Shorebirds or waders start making their way south as early as July and most of them would have arrived at their wintering grounds by October. Ten species have so far arrived at Sungei Buloh, the rarest being the lone Asian Dowitcher on 30th August.
The shorebirds stopped over to refuel at the mud flats off the mangroves of Mandai and other shorelines like Seletar dam. Sungei Buloh is the place where they come in to roost when the mud flats at Mandai are covered up by the rising tides.

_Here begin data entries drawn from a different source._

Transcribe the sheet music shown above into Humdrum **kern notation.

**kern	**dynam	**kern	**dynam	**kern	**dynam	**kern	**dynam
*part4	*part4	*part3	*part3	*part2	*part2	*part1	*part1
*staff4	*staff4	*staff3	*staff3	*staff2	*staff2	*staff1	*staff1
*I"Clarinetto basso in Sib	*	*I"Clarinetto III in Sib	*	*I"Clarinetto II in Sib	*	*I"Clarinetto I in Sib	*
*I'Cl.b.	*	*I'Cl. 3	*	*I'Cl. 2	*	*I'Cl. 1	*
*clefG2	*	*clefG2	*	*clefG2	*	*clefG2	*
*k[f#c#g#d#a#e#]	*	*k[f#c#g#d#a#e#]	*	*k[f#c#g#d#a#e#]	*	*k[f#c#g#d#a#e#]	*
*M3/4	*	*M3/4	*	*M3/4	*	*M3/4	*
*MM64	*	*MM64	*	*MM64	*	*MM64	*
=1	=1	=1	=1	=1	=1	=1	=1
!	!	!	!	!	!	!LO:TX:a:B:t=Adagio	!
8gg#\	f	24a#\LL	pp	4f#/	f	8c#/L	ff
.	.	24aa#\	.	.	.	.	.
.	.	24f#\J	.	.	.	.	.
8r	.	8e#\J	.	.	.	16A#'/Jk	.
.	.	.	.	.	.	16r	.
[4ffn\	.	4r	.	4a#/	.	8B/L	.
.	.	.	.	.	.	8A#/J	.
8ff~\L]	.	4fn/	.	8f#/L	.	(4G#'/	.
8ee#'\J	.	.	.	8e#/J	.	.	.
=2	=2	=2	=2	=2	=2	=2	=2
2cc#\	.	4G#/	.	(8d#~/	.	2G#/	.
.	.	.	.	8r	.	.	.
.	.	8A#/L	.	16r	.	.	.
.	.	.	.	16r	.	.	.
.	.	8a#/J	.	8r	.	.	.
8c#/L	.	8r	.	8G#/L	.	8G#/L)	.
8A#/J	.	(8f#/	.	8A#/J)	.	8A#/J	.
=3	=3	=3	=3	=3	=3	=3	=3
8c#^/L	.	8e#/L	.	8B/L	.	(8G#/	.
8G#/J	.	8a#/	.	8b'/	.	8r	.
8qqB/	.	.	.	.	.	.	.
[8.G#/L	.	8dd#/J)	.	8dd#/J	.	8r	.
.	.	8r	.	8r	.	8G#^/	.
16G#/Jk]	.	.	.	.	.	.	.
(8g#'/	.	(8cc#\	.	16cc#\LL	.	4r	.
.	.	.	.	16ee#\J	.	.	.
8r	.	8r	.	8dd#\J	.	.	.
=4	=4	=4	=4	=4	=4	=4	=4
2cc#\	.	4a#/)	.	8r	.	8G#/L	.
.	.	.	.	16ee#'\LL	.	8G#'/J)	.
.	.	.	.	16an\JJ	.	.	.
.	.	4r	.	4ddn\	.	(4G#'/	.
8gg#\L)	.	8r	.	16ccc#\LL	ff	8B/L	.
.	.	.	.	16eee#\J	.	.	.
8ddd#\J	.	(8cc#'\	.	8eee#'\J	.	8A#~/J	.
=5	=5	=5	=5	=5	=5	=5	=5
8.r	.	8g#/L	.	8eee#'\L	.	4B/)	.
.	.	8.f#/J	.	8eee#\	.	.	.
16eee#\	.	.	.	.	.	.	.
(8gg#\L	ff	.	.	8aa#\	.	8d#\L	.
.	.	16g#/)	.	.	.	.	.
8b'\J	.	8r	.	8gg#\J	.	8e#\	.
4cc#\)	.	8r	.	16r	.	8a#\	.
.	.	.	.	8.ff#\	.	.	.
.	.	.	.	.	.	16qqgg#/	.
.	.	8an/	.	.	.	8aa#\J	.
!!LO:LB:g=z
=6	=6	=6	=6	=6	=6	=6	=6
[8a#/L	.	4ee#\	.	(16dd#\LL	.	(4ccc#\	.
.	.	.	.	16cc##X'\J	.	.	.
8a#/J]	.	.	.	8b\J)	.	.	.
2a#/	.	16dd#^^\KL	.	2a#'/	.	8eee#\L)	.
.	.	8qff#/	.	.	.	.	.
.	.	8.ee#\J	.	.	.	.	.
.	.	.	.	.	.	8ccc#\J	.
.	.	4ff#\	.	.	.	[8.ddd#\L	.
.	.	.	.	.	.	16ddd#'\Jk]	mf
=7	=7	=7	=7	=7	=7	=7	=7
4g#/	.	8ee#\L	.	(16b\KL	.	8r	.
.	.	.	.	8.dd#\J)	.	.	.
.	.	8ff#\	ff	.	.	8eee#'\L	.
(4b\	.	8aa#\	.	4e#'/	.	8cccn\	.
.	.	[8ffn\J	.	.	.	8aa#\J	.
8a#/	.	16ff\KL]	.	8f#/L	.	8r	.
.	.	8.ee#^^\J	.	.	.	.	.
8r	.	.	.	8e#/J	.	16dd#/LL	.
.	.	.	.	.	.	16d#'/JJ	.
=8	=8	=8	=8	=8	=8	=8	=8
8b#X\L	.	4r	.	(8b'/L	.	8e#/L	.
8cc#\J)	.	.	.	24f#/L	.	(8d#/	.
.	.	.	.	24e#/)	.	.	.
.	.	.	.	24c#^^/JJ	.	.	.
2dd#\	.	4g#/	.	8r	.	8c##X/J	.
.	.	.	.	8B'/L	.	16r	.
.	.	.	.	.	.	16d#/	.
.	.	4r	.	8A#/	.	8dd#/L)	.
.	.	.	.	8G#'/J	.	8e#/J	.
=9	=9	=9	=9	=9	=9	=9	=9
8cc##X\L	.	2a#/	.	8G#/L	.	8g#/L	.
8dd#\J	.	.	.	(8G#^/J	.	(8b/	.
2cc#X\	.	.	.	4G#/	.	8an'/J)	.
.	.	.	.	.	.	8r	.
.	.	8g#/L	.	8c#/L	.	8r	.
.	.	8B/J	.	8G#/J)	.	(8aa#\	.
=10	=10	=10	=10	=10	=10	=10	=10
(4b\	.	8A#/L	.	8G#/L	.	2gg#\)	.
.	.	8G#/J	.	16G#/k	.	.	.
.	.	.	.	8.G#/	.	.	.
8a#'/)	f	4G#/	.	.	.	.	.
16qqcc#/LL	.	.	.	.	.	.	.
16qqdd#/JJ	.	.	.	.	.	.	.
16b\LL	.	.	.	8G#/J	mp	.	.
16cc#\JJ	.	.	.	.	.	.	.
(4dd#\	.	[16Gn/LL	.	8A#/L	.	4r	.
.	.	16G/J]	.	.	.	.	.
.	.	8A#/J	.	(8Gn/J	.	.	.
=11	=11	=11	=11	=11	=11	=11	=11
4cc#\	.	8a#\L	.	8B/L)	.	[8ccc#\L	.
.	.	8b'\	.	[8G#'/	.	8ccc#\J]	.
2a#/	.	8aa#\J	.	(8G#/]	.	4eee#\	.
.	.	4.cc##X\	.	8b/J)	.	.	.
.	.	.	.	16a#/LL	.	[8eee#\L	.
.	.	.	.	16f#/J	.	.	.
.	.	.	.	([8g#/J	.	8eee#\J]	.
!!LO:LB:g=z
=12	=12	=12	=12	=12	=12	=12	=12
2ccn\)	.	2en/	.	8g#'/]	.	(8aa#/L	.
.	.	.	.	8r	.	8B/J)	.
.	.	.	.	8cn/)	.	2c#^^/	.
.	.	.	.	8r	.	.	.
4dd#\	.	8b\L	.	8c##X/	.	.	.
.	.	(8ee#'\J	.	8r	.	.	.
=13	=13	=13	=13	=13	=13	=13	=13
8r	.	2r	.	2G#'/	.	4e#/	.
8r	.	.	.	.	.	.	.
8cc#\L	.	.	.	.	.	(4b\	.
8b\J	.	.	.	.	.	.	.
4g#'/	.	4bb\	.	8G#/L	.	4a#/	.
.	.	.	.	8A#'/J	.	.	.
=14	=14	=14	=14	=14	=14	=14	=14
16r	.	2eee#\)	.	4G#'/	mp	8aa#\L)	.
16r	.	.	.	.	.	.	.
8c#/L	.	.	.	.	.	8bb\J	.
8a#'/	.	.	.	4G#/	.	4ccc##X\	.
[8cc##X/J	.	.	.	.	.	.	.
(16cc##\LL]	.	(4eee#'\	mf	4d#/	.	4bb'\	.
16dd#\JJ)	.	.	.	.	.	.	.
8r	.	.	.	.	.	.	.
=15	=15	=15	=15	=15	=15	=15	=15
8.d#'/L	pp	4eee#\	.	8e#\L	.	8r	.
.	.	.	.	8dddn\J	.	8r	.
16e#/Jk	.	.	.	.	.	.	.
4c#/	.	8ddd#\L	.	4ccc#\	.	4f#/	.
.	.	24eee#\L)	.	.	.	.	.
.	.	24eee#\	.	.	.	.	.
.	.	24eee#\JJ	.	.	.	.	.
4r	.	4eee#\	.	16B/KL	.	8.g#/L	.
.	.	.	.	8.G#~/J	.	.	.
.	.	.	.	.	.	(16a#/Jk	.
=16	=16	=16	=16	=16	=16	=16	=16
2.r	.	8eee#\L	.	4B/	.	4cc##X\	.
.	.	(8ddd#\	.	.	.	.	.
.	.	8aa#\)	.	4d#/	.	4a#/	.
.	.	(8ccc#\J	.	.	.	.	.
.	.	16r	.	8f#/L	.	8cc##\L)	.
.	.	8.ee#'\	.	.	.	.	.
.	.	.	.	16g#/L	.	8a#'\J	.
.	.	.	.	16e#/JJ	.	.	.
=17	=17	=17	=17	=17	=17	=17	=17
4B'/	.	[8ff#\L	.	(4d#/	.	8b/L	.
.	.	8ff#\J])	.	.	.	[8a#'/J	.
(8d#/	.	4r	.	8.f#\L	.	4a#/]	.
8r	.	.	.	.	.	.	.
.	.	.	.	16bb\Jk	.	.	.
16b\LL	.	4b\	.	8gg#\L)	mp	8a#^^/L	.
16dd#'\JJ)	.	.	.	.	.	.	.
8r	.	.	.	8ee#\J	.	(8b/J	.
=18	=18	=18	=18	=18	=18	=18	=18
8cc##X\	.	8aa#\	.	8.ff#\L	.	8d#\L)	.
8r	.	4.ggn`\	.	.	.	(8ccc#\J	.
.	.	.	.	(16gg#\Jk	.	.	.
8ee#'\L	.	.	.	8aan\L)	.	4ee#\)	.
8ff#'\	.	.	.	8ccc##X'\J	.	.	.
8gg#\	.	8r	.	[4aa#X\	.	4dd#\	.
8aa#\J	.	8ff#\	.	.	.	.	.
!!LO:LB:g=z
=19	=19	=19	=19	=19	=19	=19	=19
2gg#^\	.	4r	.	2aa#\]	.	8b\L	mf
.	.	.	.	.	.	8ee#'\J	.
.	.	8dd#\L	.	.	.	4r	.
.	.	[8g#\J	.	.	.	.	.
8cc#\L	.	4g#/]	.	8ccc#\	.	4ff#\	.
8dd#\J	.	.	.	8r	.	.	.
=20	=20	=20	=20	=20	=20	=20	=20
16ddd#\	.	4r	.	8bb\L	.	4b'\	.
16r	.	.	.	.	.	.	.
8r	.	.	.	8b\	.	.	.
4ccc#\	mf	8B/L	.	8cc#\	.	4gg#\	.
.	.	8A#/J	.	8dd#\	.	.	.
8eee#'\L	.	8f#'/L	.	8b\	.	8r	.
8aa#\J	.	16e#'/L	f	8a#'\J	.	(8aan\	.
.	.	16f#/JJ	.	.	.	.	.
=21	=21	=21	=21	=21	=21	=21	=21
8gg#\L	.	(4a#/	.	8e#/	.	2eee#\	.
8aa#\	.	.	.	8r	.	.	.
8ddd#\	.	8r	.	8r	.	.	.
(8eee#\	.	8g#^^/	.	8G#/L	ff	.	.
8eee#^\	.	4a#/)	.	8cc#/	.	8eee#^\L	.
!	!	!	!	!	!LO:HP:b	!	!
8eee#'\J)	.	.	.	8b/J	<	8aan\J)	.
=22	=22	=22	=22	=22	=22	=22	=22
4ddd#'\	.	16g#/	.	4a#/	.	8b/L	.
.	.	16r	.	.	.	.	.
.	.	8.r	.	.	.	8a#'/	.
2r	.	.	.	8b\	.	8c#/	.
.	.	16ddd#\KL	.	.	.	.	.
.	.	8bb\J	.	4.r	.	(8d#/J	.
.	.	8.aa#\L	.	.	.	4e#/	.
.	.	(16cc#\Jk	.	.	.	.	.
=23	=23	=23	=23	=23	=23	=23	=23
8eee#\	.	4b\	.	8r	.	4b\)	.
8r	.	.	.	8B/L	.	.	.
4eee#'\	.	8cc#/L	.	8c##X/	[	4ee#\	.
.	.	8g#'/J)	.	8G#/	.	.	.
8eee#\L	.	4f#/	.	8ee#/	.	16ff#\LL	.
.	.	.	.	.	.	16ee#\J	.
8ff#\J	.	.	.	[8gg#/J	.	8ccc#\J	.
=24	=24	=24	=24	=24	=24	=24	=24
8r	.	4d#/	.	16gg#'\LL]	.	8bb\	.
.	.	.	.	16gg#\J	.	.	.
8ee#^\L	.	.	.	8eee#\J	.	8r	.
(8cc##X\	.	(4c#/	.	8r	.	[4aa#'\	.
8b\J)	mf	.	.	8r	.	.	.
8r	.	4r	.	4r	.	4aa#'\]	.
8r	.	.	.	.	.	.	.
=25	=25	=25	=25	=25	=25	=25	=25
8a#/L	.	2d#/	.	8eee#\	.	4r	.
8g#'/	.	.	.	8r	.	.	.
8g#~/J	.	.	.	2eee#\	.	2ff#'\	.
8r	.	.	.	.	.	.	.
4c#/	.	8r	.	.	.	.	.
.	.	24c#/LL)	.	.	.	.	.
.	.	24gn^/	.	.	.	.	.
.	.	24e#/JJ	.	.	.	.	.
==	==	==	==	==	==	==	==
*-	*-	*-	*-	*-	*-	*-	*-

The Bird Group and Sungei Buloh did a six months monitoring of their movement in 2011/12. We found that they would normally fly in 2 to 3 hours before high tide depending on how high the tides are. They will then leave Sungei Buloh once the mudflats are exposed again for them to feed. A wader watcher and photographer will have a window of 6 to 7 hours to see them in Sungei Buloh.
Yesterday the late afternoon high tides and the dry pond in front of the main hide brought them close up. The soft light from the setting sun was perfect for photography.
Here are some of the moments recorded at Sungei Buloh yesterday.
This lone Common Redshank moving across the hide, creating the wake effect against the reflection of the setting sun.
There is no disputes on the ID of this Godwit. We found six Godwits busy feeding in the shallow waters at the main pond. I think they can do this because of their longer bills. Sometimes they will stop and start to take a dip and preen. This is the time to keep them in your focus. You get lucky once in a while when they show your their tail with the right pose.
The 200+ Whimbrels were the most active and did several flypasts for us to get some flight shots much to the delight of David Li and Ron Chew at the hide. This is one of the most recognizable waders because of its size and long decurved bills. This could be the same flock that winters in Buloh year after year.
Most of the waders started to have their evening bath round 6 pm. After vigorously shaking their feathers in the shallows they will stand up and flap their wings to dry themselves. This Common Redshank, still in its breeding plumage, adds color to the shot.
Sometimes group photos can be messy. But I think the low and soft light help to give each bird a focus. The Common Redshanks are the most numerous at Sungei Buloh at the moment close to 400. An interesting tract we found during our monitoring was that some of Common Redshanks do not fly out to Mandai to feed during the low tides. Instead they will stay at Buloh, roosting on the mangroves by the side of the ponds or along the Kranji coast. It could be that they can find what they need at Buloh?
We hope that you will be able to time your visit to Sungei Buloh for the best experience and get some great photos.